Computing the loss only on masked patches gives better performance …
\(\rightarrow\) indicates wasted computation since the decoder also produces reconstructions for unmasked patches
\(\rightarrow\) to avoid waste … propose an alternative objective specifically for “unmasked” patches
(4) [N] Denoising Objective
Inspired by diffusion modelling using denoising training objectives & score-based counterparts
\(\rightarrow\) revisit the suitability of denoising for self-supervised learning.
Add independent isotropic Gaussian noise to each image
- \(\mathbf{x}_i^v \leftarrow \mathbf{x}_i^v+\sigma_i^v \mathbf{e}_i^v\) with \(\mathbf{e}_i^v \sim \mathcal{N}(\mathbf{0}, I)\) and \(\sigma_i^v\) uniformly sampled from \(\left[0, \sigma_{\max }\right]\)
Details
-
provide the decoder with information on the noise level \(\sigma_i^v\)
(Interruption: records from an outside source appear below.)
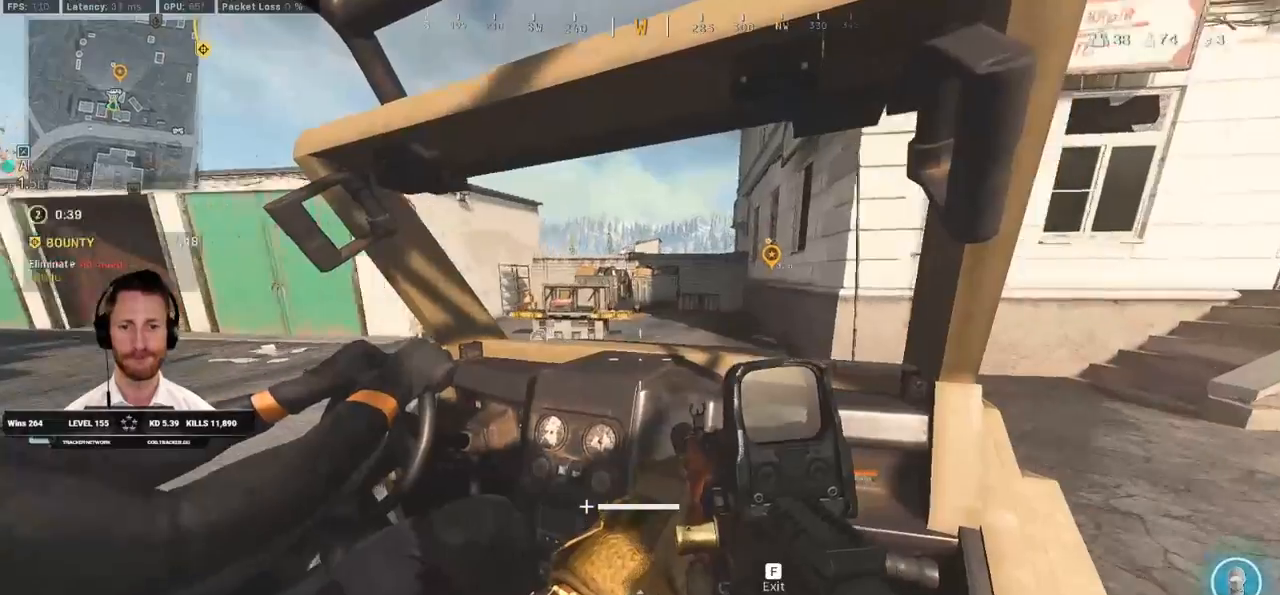
{"keys": ["d", "shift", "w"], "mouse": [], "events": [[433, "d", "down"]]}
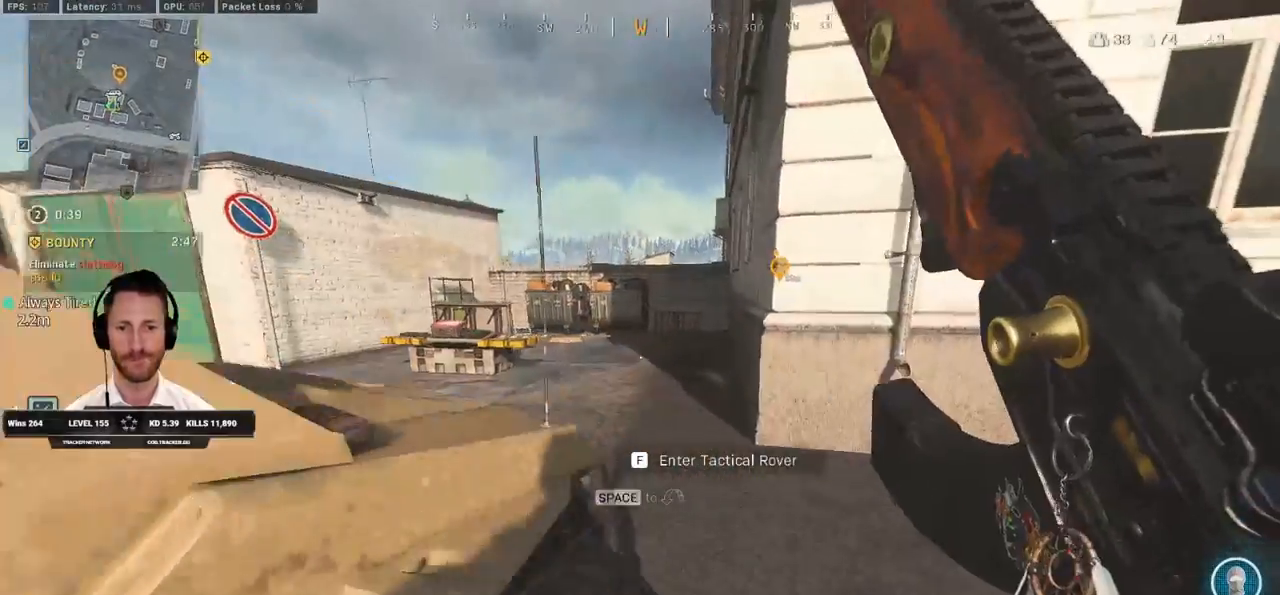
{"keys": ["shift", "w"], "mouse": [], "events": [[33, "d", "up"], [267, "a", "down"], [400, "a", "up"]]}
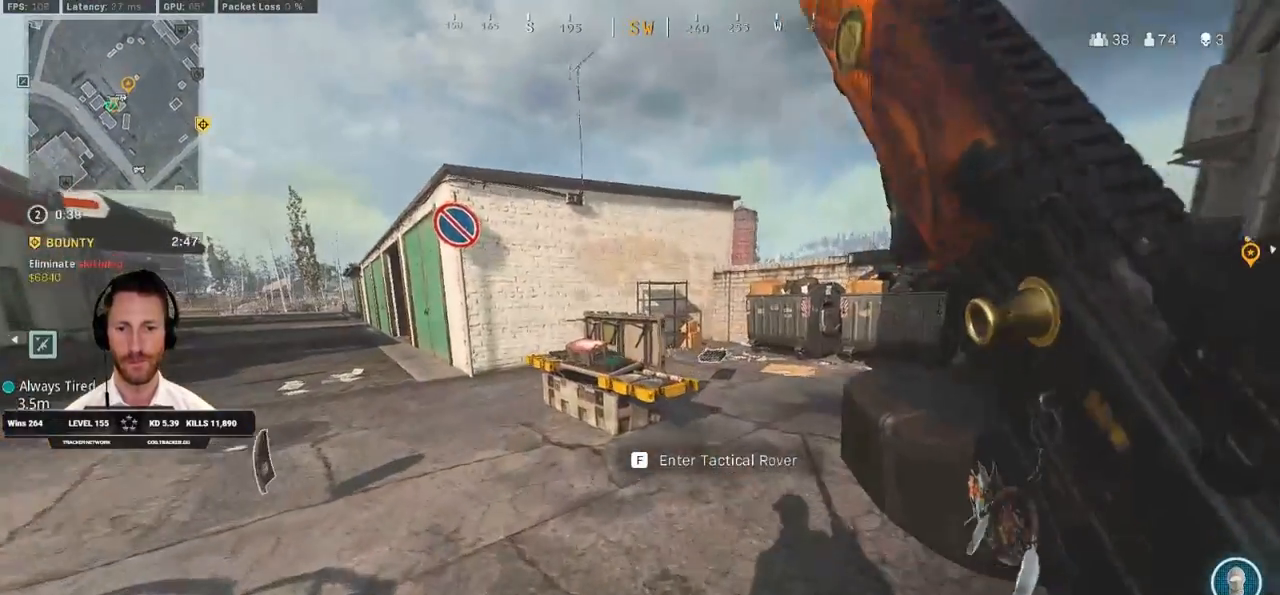
{"keys": ["w"], "mouse": [], "events": [[283, "shift", "up"], [367, "f", "down"], [483, "f", "up"]]}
( to help it separate noise from the GT image )
-
motivated by denoising diffusion methods
- pass both the noisy image & noise level as inputs to the denoising model
- achieve this by using \(\sigma_i^v\) as a positional encoding in the decoder
Step 1) produce a sinusoidal embedding of \(\sigma_i^v \in \mathbb{R}^d\)
Step 2) passed through a lightweight 2 layer MLP with ReLU activations
- produce a (learnable) embedding \(\mathbf{p}_i^v \in \mathbb{R}^d\),
- dim = same as \(\mathbf{z}_i^v \in \mathbb{R}^{T \times d}\).
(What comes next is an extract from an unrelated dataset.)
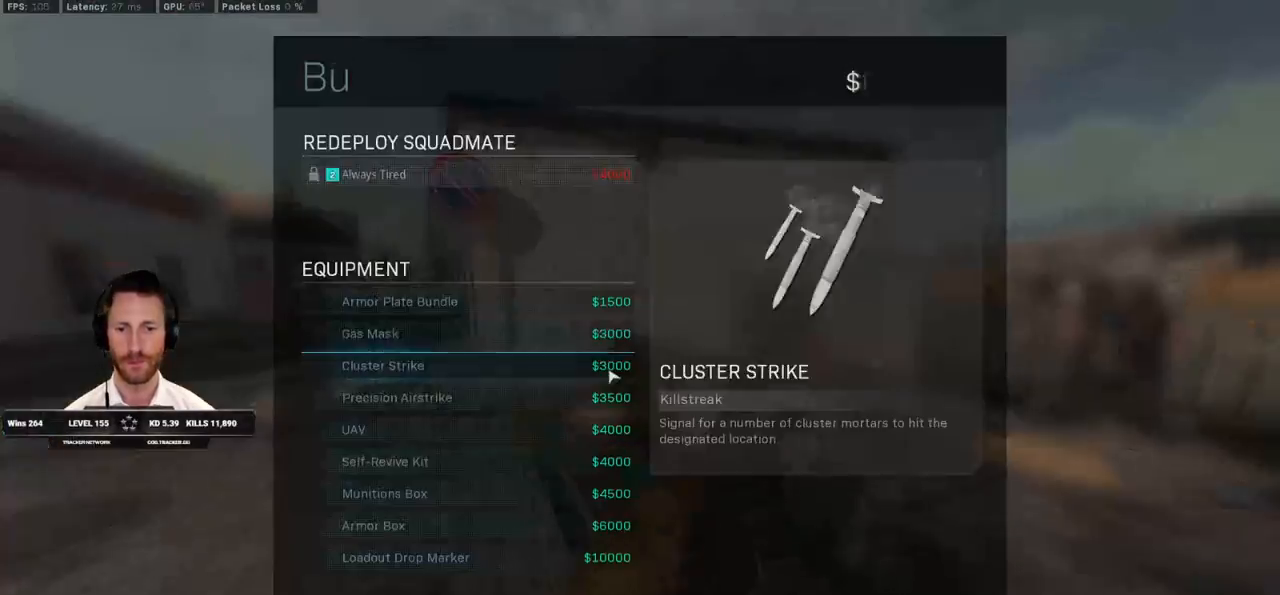
{"keys": [], "mouse": [], "events": [[17, "w", "up"]]}
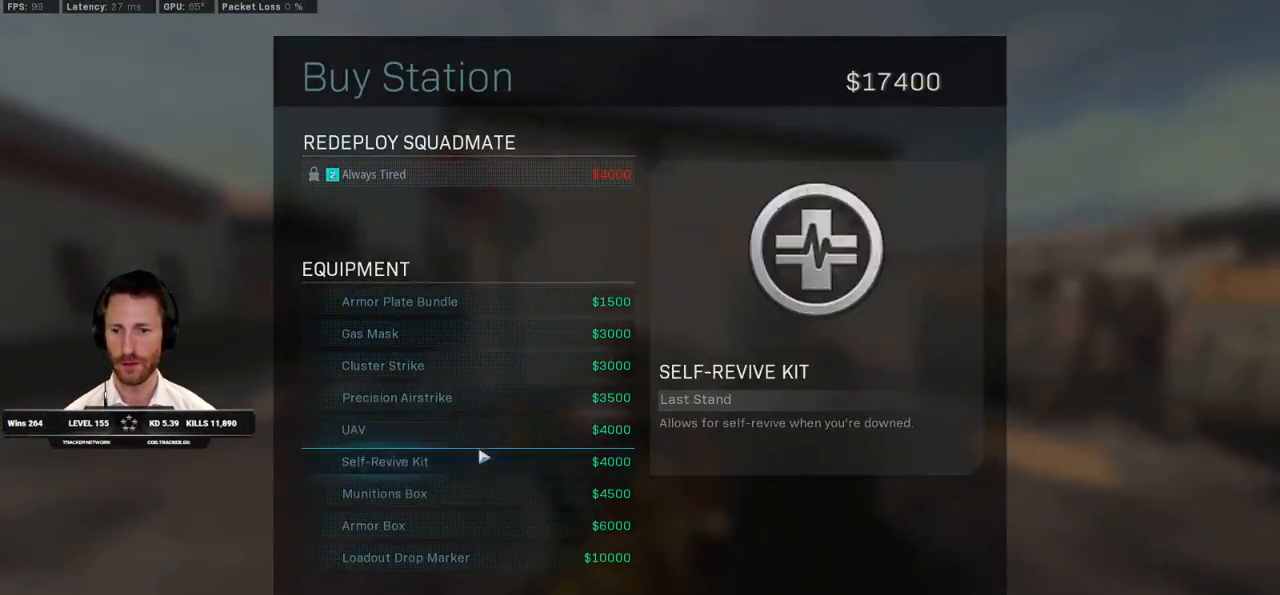
{"keys": [], "mouse": [], "events": [[350, "mouse_left", "down"], [400, "mouse_left", "up"]]}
Step 3) add \(\mathbf{p}_i^v \in \mathbb{R}^d\) to each embedded token ( & missing tokens \([\mathrm{M}]\) )
-
to provide noise-level information
-
\(\left(\mathbf{z}_i^v\right)_t \leftarrow\left(\mathbf{z}_i^v\right)_t+\mathbf{p}_i^v\) for \(t=1 \ldots, T\),
Step 4) pass the result to the decoder to produce \(\mathbf{x}_i^v\).
Loss Function
- computed only on unmasked pixels
- \(\mathcal{L}_{\text {denoise }}=\frac{1}{2 n} \sum_{v=1,2} \sum_{i=1}^n \mid \mid \left(1-\mathbf{M}_i^v\right) \circ\left(\sigma_i^v \mathbf{e}_i^v-\hat{\mathbf{x}}_i^v\right) \mid \mid _2^2\).